Introduction to Background Subtraction
In quantitative Western blotting, image background affects the accuracy and variability of analysis. Nonspecific bands, smears, spots, and blotches in Western blot images can make it difficult to precisely determine band intensity. When you draw a shape around a band, background pixels inside the shape also contribute to the signal intensity. During image analysis, background must be subtracted to accurately calculate the signal intensity for regions of interest. An algorithm estimates the intensity of background pixels and subtracts that value from the total signal intensity of the shape to “correct” for background.

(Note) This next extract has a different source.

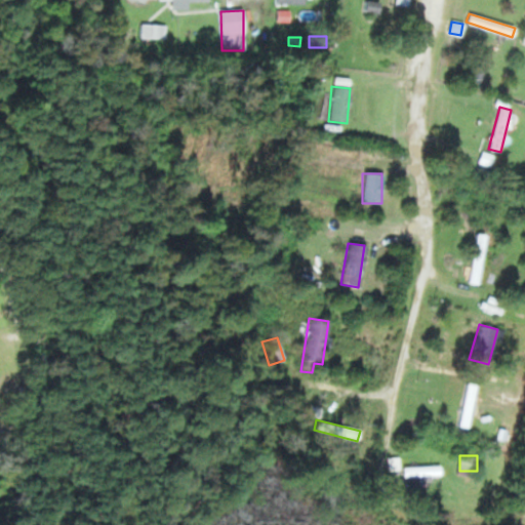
[(432,482),(432,475),(442,475),(442,467),(403,467),(403,477),(419,477),(419,482),(432,482)]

Background subtraction is an important aspect of quantitative Western blot analysis – but its accuracy is strongly influenced by both image context and the type of subtraction algorithm applied (1-3). Currently available Western blot analysis software offers multiple options for subtracting background, and it can be difficult to know which method will produce the most accurate and reproducible quantification results. With little guidance about when and why each method is appropriate, researchers are forced to either pick a method or simply use the default settings and hope for the best. These subjective choices are based on each user’s personal preferences and introduce variation that makes the analysis less reproducible.
Background subtraction works best when image background is uniform and consistent across the blot, with well-separated bands and lanes (1, 4, 5). But every blot is different; electrophoresis artifacts, uneven background, smears, spots, and variations in lane or band spacing make each blot unique. Most background algorithms cannot adapt to these variations and will not produce accurate results every time (1, 2, 5). An ideal background subtraction algorithm for Western blot analysis would respond and adapt to these variations and produce accurate, reproducible results from every blot.
Common background subtraction algorithms rely on the shape or lane context. Shape-based methods use the area surrounding a shape or feature to estimate image background, and lane-based methods use information from the context of each lane. A new method that considers both the shape context and lane context, called Adaptive Background Subtraction (ABS), eliminates user bias for more reproducible and less subjective estimation of image background.